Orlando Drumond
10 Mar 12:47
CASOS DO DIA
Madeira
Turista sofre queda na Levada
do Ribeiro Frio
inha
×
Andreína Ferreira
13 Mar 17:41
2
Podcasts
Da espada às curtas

· · ·

> What the task asks
The answer should be nothing more than the lines from the one with "Andreína Ferreira" through the end of the entries, restated word for word.

> Answer box
Andreína Ferreira
13 Mar 17:41
2
Podcasts
Da espada às curtas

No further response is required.